A remote opera house is reopened after 60 years

A remote opera house is reopened after 60 years


norman lebrecht

January 15, 2014

Cartagena, on a northern promotory of Colombia has been off the operatic map since the 1950s. All the more reason for Rinaldo Alessandrini to put it back where it belongs with a production of Rossini’s Cenerentola. All we ever read about Colombia is drugs. Here’s a different take.



  • V.Lind says:

    This is wonderful news. Cartagena is a charming and cultured city, and has a great old theatre and various other offerings. I have always enjoyed my visits there — I will have to keep an eye on this opera house to see if a subsequent trip (alas, not in the immediate offing) can be made to coincide with a production there.

  • MWnyc says:

    On this side of the pond, Cartagena isn’t considered all that remote.

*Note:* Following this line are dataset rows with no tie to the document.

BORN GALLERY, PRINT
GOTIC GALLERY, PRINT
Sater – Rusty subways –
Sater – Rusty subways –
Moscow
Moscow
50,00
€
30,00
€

    Yes, like most of Colombia’s coast, it’s cut off from the rest of the country by mountains. But Cartagena has been a well-established tourist destination for many years, thanks to its combination of Caribbean beaches and handsome colonial architecture. Its northern coastal location just makes it that much closer to North America; the mountains – and policing to keep the tourists coming – kept it relatively safe from the drug cartel violence and political guerrilla warfare that plagued the rest of Colombia for so long.

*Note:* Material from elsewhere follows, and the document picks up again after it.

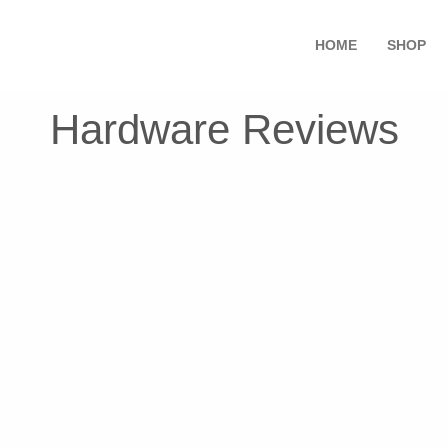
HOME
SHOP
Hardware Reviews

    So it’s good to see classical music getting a new toehold there.

    By the way, Norman, drugs aren’t really all we hear about from Colombia anymore. The problem isn’t completely gone, for sure, but the days when the Medellin and Cali drug cartels terrorized the entire nation are over, though the guerrilla rebellion isn’t over yet, alas. (Bigger alas, the drug violence has moved to Mexico, which has had a horrendous last decade.)

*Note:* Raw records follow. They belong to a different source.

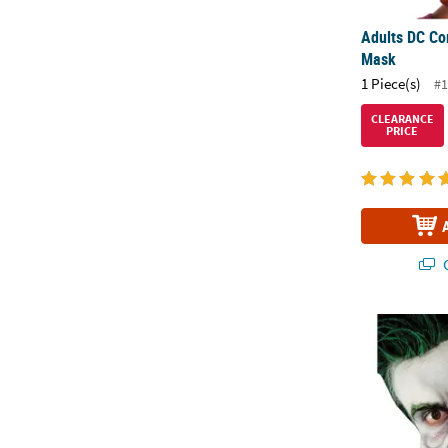
Adults DC Co
Mask
1 Piece(s)
#1
CLEARANCE
PRICE
Q
Foam Funny F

    Medellin is evidently considered relatively safe these days by Latin American standards, and there are reportedly interesting experiments in urban design and public architecture happening there. Vicious cocaine kingpin Pablo Escobar’s mansion has even become a tourist attraction.

  • Albert says:

    I must agree with the readers above!

    Cartagena is a cultured, historic city with a tremendous appetite for the arts. It’s not remote at all! On the contrary, it’s a major port city. North Americans and British, perhaps, are not frequent visitors to Cartagena, but this shouldn’t lessen its importance internationally. It’s an exquisitely beautiful city, with an active bohemian, arts-loving community rich with well-educated and cultured Colombians and international expats.

    It;s an inexpensive and un-exploited tourist destination, and yes, it is very safe and foreigners are treated royally!.